Неужели Ивана Анисимовича действительно забирают в Москву? Теперь понятно, почему Арсентьев спешит навести свои порядки! Вот она, новая метла… Жаль, что не удалось обсудить эти новости с Сашкой. Это не телефонный разговор. Здесь даже посоветоваться не с кем. Заблоцкий? Он не варился в нашем компоте, многого не поймет. Шляхов? С ним вроде бы неэтично. Матусевич, Высотин? Они еще верят в непогрешимость начальства, пусть кто-нибудь другой лишает их невинности.
С утра дождило, маршруты сорвались. Но к полудню дождь перестал, и решено было отправиться на рыбалку.
Заблоцкий взял лопату и пошел копать червей. За этим занятием его застали горняки, посмеялись: «Где ты в мерзлоте червей найдешь!» – и пригласили с собой. На берегу все разбрелись поодиночке, только Заблоцкий ни на шаг не отходил от Шляхова.
– Буду, Иван Сергеич, ваш опыт перенимать.
– Валяй. Я из свово опыта секретов не делаю.
Удилище у Шляхова было из ствола молодой березки – длинное, с оструганным комлем и очень тонкой вершиной. Снасть из крученого шелка, только поводок капроновый, зеленоватый, неприметный в воде. Поплавок – пробка из-под шампанского. Крючок обычный, средних номеров, с длинной бородкой.

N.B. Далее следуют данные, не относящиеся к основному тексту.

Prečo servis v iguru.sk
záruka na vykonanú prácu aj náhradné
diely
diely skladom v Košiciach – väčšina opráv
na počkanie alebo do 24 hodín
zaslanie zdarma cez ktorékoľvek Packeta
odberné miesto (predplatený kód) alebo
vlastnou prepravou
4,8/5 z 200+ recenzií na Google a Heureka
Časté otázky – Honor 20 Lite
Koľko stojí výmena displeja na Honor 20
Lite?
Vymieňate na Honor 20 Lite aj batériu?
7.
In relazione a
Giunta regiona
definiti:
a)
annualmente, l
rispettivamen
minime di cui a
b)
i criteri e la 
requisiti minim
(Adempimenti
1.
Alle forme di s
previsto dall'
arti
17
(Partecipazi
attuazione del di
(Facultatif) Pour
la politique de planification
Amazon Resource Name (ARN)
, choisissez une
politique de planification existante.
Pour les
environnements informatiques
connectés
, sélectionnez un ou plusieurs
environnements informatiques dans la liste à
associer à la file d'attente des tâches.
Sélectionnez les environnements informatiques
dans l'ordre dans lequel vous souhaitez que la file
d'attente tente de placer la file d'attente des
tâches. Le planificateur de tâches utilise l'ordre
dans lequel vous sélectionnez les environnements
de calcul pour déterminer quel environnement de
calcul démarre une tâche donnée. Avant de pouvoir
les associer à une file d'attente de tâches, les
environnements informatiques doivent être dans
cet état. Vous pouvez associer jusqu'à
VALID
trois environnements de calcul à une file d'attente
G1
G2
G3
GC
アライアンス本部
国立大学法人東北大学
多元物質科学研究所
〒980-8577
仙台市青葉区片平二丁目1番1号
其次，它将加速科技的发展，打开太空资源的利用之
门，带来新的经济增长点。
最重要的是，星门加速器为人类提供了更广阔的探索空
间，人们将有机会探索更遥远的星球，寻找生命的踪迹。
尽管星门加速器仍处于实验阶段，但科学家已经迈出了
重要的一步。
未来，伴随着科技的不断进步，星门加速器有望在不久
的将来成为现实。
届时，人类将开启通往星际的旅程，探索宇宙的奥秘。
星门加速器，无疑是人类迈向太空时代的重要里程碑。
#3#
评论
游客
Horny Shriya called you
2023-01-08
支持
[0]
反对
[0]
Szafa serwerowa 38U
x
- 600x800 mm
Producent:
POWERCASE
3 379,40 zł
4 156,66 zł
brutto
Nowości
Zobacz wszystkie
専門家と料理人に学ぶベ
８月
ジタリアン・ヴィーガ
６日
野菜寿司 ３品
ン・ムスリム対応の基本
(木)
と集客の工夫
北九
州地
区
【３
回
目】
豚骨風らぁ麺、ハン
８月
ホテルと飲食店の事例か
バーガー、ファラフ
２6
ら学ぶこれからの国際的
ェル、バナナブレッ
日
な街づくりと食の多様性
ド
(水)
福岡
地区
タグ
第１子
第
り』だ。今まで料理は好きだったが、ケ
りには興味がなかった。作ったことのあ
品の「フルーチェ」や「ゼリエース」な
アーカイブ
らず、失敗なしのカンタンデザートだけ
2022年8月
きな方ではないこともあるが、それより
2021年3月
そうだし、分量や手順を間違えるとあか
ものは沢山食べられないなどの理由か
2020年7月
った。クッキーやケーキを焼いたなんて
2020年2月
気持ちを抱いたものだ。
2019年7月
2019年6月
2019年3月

– А на что ловить будем? – спросил Заблоцкий. Шляхов поискал вокруг глазами, сорвал травинку, скатал ее в шарик и насадил на крючок. Сильно взмахнув удилищем, забросил. Поплавок понесло течением. Шляхов проводил его на всю длину лески, вытащил, снова забросил. Пробормотал:
– Не хотит, зараза.
– Я что-то не слышал, чтобы рыба на травку клевала, – сказал Заблоцкий. Шляхов и не взглянул в его сторону. Ножом отхватил за ухом прядь волос, вытащил из рукава нитку и мигом соорудил «мушку». Подняв поплавок повыше, пустил обманку нахлыстом, по самой поверхности. Заблоцкий видел ее только первые мгновения, потом в глазах зарябило, и «мушка» потерялась. Всплеснуло, Шляхов дернул удилище и принял на грудь первого хариуса.
– Теперь пойдет дело.
Он снял хариуса с крючка, стукнул о камень и, засунув толстый палец под жабры, изнутри выдавил глаз.
– Вот-она, наживка! А ты боялась, дурочка. Бери второй глаз и рыбачь себе!
И пошло дело. Неприятно было вырывать у еще трепетавших рыб глаза, но жалость эта скоро растворилась в древней страсти добытчика.
Такого клева Заблоцкий еще не видывал. Хариусы дрались за наживку, кидались на поплавок. Крупные черноспинные хариусы, один к одному, по килограмму каждый. Здесь не было счастливых или несчастливых мест. Удильщики, следуя за поплавками, спускались по течению и кучками складывали рыбу на берегу.